Media hora después llegaba al puente, a la par de un enjambre de luces y bocinas comenzó a ascender, estaba agotado. Hizo los cien primeros metros y decidió caminar con la bicicleta de su mano. La brisa del río le abrió el pecho y le refrescó el cansancio. Llegó casi al tramo más alto y luego de pasar una columna decidió que ahí era el lugar. Apoyó la bicicleta en la baranda y se quedó mirando el río. Pasó del otro lado, donde solo quedaban setenta centímetros formados por las dos vigas y luego el abismo. Nadie lo vio, creo. Parado sobre una de las vigas, vio la inmensidad a sus pies, que le temblaban. No se animó, creyó ver la imagen de Estelita pidiéndole que no lo haga. No es el momento, quizás pensó. Se sentó con los pies colgando, sacó la botella de coñac, encendió un cigarrillo y prendió la radio. Tras varios chamamés y sorbos de caliente alcohol, entró como en un sopor, un sueño a medias.
Comenzaron como flashes las imágenes del pasado. La tarde que conoció a Francisca, cuando llevó una carta y salió a atenderlo una joven de piel blanca, casi pálida, de unos profundos ojos negros como su pelo. Le costó hablar, quedó obnubilado por su belleza, ella tímida y nerviosa, recibió el sobre y con un “gracias” lo despidió. La única vez que fueron a Buenos Aires, cuando llevaron a Estelita al Italpark. Qué emoción y qué susto a la vez, la montaña rusa, esos vertiginosos ascensos y luego la caída libre al vacío y las curvas y el griterío de la gente y las risas nerviosas. Luego se le hizo presente el terrible impacto de esa camioneta descontrolada en el semáforo de la avenida, no pudo verla, solo sintió un zumbido y luego el golpe por la espalda que lo arrojó sobre la vereda. Un dolor atroz y luego el murmullo de la gente que se agolpaba y pedía auxilio.
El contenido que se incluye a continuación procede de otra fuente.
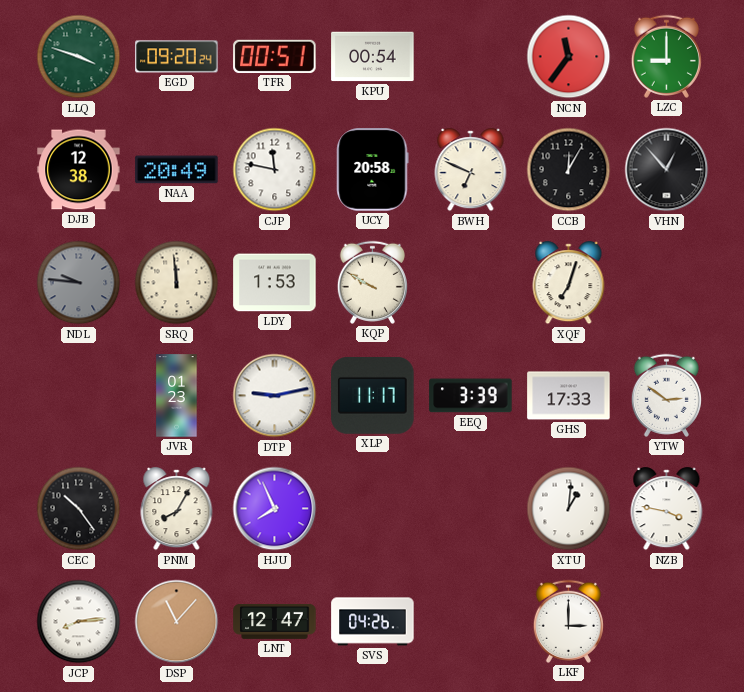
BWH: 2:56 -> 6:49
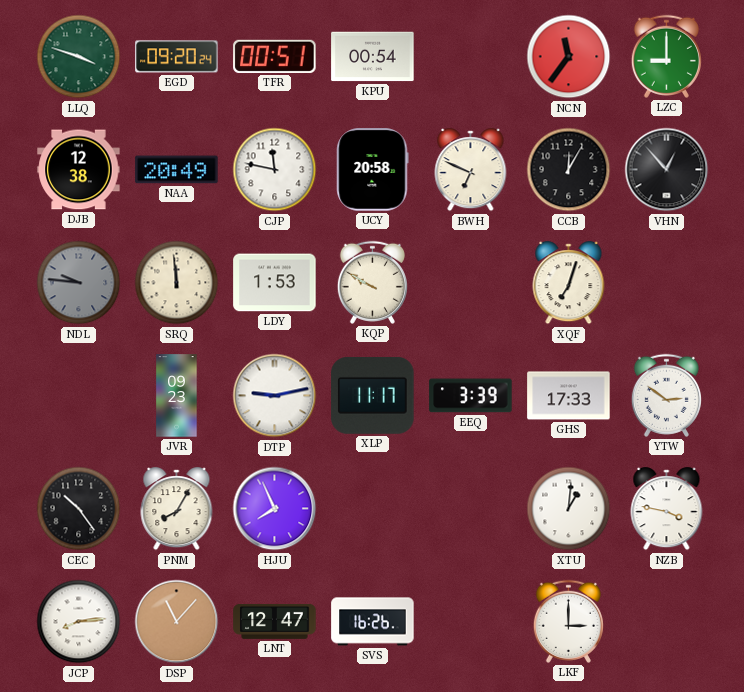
JVR: 01:23 -> 09:23
SVS: 04:26 -> 16:26
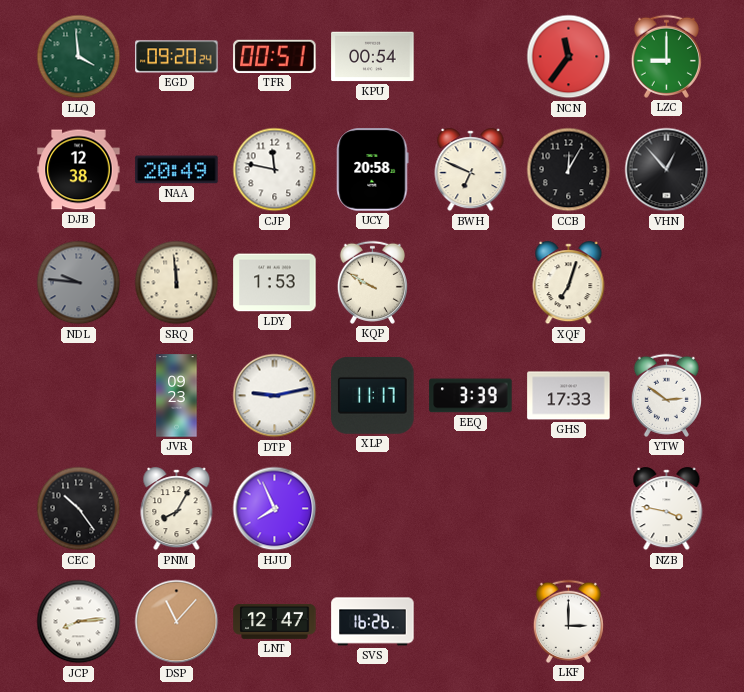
LLQ: 3:48 -> 3:59
XTU: 1:01 -> none
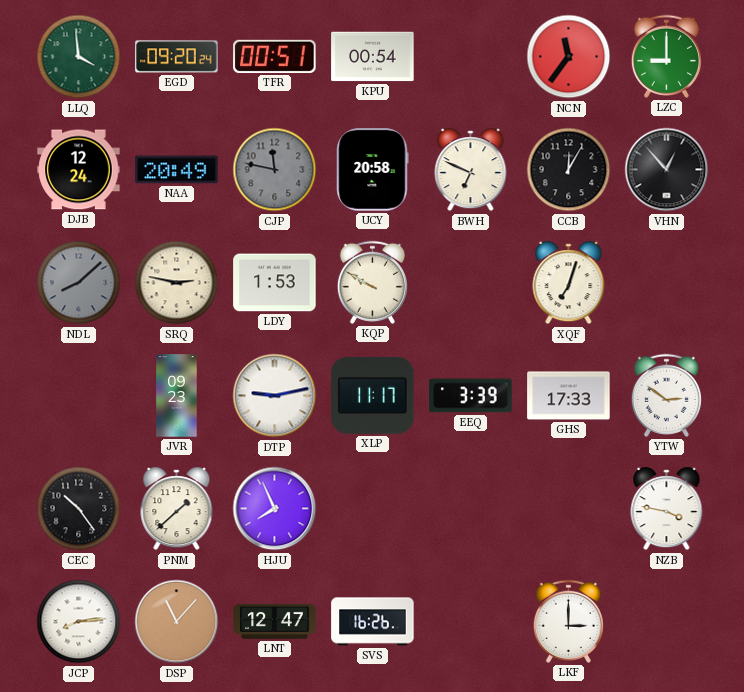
DJB: 12:38 -> 12:24
CJP dial: white -> grey
NDL: 9:46 -> 8:08
SRQ: 11:59 -> 2:47
PNM: 8:05 -> 1:38
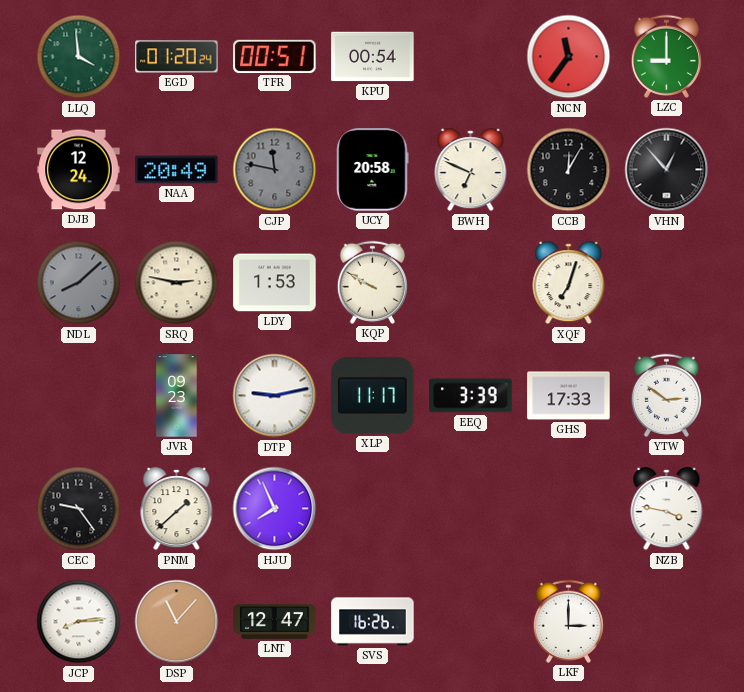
EGD: 09:20 -> 01:20
CEC: 10:24 -> 9:24
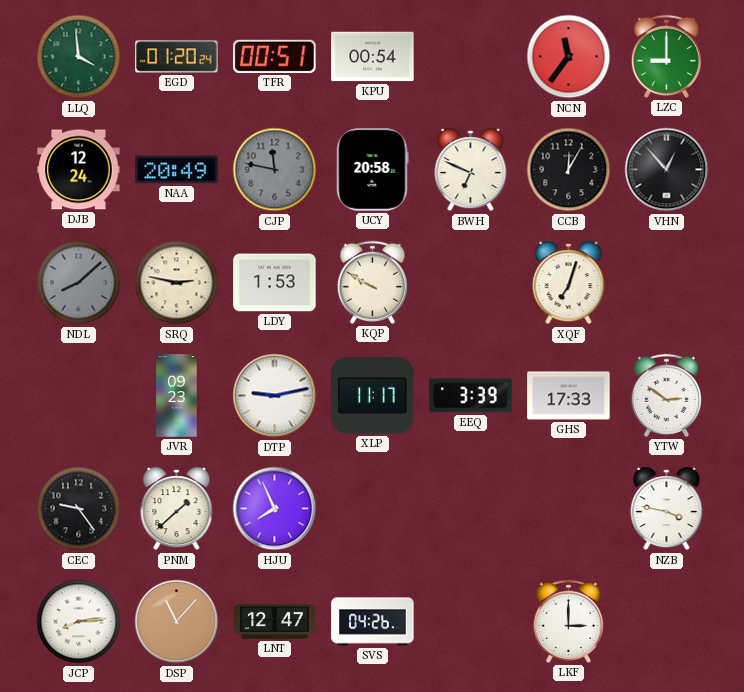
SVS: 16:26 -> 04:26
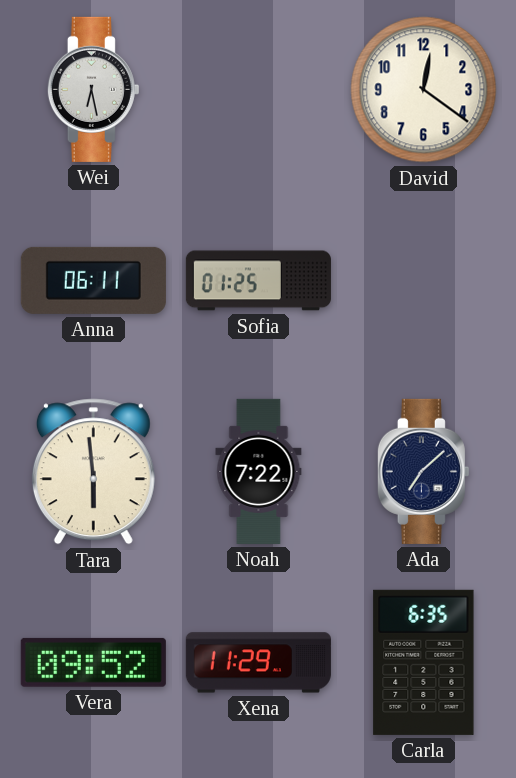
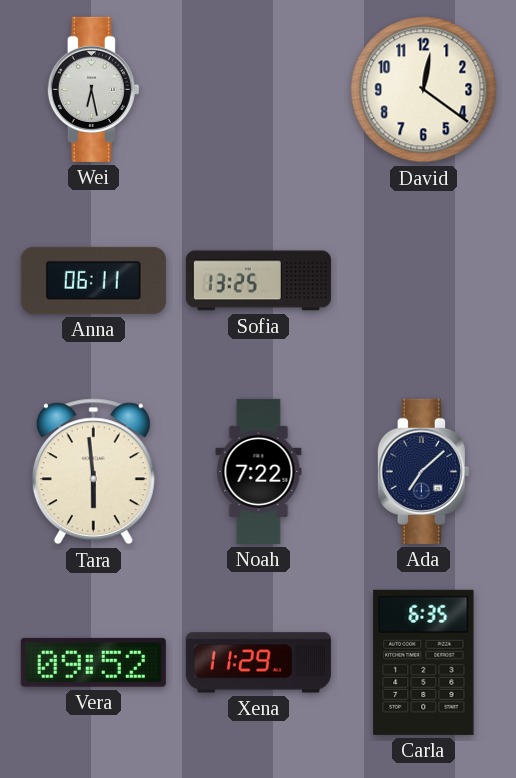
Sofia: 01:25 -> 13:25
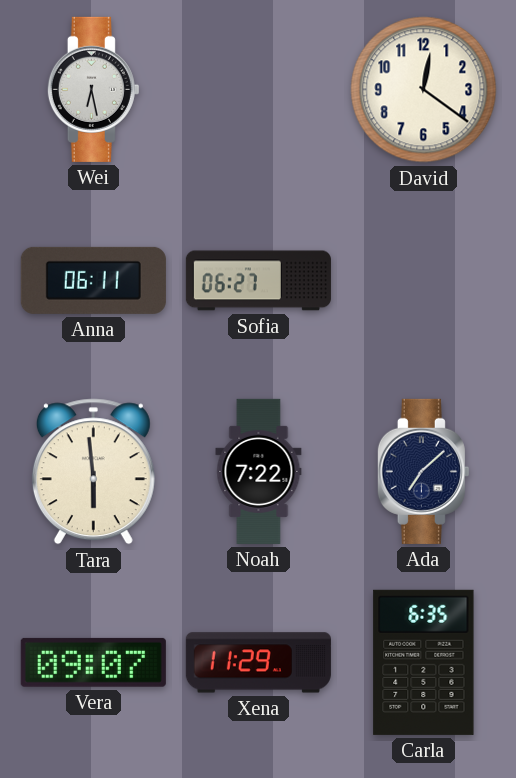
Sofia: 13:25 -> 06:27
Vera: 09:52 -> 09:07
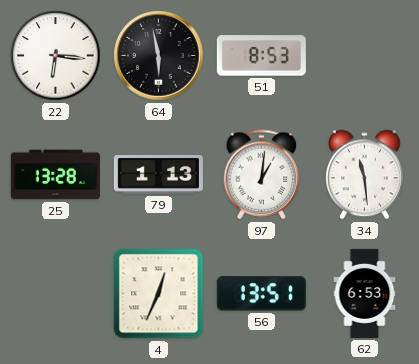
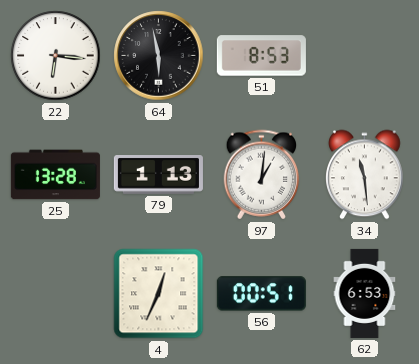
56: 13:51 -> 00:51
Francisca y destellos plateados.
Una luz cegadora como la de un auto y los sonidos que se van callando de a poco. La noche, un sueño profundo.
El alba y el canto lejano de los pájaros, la brisa del río, las primeras bocinas y una voz que grita desde una canoa, “¡acá está!”. Y a ese río que se niega a entregarlo, ahogado de chamamé, le brotan lágrimas de sauce y frutos de ñangapiry.